“There are lies, damned lies and statistics.”
Mathematicians and statisticians know that with a little bit of dishonesty, you can make numbers say almost anything you want.
The whole debate over sea lice and salmon farming has been a numbers issue. Aquaculture opponents say their mathematical modelling studies, which amplify weak correlations from their observational data is enough proof to claim that sea lice from salmon farms kills wild salmon.
Aquaculture supporters say the numbers do not support that conclusion, and point out their own studies, which tend to be based strictly on observational data than mathematical modelling, show no meaningful correlations.
And as we all know, correlation does not equal causation, but the lack of correlation doesn’t mean there’s not something going on.
Clear as mud, right?
Perhaps this recent article in Scientific American can help explain. Do we eat more food when we are given bigger plates, or smaller plates? Mathematician John Allen Paulos shows how with just slight manipulation of the numbers, you can argue both.
A recent study by researchers at the University of Utah suggested that the amount of food diners in a restaurant consumed was influenced by fork size. I haven’t seen details of the study, but it does remind me that people can draw diametrically opposite conclusions from the same raw data by altering definitions ever so slightly.
If only such contradictory results were contrived and isolated phenomena, but they’re not. When dealing with weakly correlated quantities, we often can come up with spurious trends and associations by artfully defining the size of the categories we use. This has been done recently in studies of violent crime to show that certain categories of crime were changing in the desired direction, and I intend to illustrate the point here with a similar story.
Using the fork study for inspiration only, let’s see how small variations in definitions can make all the difference. Imagine 10 diners at a buffet and consider the possible influence of plate size on how much they consume. Three diners were provided with plates that were deemed small, say, less than 8 inches in diameter, and they consumed 9, 11 and 10 ounces of food, for an average of 10 ounces. Now further assume that four diners were provided with medium-size plates, say, between 8 and 11 inches in diameter, and they consumed 18, 7, 15 and 4 ounces of food, for an average of 11 ounces.
Finally, we’ll assume that the remaining three diners were provided with plates deemed large, say, larger than 11 inches in diameter, and they consumed 13, 11 and 12 ounces, for an average of 12 ounces.

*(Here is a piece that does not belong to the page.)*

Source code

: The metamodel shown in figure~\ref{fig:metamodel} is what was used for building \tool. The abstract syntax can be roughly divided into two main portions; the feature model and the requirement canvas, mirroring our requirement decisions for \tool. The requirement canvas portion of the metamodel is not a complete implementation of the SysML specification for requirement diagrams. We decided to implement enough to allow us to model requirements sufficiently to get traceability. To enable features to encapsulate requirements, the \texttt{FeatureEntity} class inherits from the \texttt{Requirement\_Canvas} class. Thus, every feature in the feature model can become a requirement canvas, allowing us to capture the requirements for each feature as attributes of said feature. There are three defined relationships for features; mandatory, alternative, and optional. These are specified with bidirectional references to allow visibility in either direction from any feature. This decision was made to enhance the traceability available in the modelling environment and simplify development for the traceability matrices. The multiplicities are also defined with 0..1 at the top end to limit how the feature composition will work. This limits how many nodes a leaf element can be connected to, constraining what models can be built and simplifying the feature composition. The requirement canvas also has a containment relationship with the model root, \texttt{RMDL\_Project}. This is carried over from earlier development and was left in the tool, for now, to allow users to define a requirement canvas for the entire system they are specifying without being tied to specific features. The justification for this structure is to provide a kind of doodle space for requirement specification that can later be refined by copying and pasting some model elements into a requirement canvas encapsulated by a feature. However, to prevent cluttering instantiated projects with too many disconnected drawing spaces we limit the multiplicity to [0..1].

Spot the trend? As the plate sizes increased from small to medium to large, the average amount consumed increased from 10 to 11 to 12 ounces. Aha, a nice result!
But wait. What if the medium-size plates were very slightly redefined to be between 8.2 and 10.8 inches, and the small and large plates were redefined accordingly? And what if this redefinition resulted in the misclassification of two diners? The diner who ate 18 ounces of food was actually provided with a small plate (say, 8.1 inches in diameter), and the diner who ate only 4 ounces was actually provided with a large plate (say, 10.9 inches in diameter).
Let’s do the numbers once again under this assumption. Four (rather than three) diners were provided with small plates, and they consumed 9, 11, 10 and 18 ounces of food, for an average of 12 ounces. Two (rather than four) diners were provided with medium-size plates, and they consumed 7 and 15 ounces of food, for an average of 11 ounces. Four (rather than two) were provided with large plates, and they consumed 4, 13, 11 and 12 ounces of food, for an average of 10 ounces.
Spot the trend? As the plate sizes increased from small to medium to large, the average amount consumed decreased from 12 to 11 to 10 ounces. Aha, a nice result!
Moreover, small samples are not the problem here. A large number of data points make this sleight of hand even easier because it provides more opportunity to fiddle with the categories. Anyone for sunspot intensity or Super Bowl outcomes?
The take-home point here is that numbers can be manipulated. Be careful.
When making decisions about things like what size plate to take at the buffet or whether or not salmon farms are the root of all evil, a level head, good observational data and consistent, transparent mathematics are best.
And above all, be skeptical. Look for good science, and use your common sense.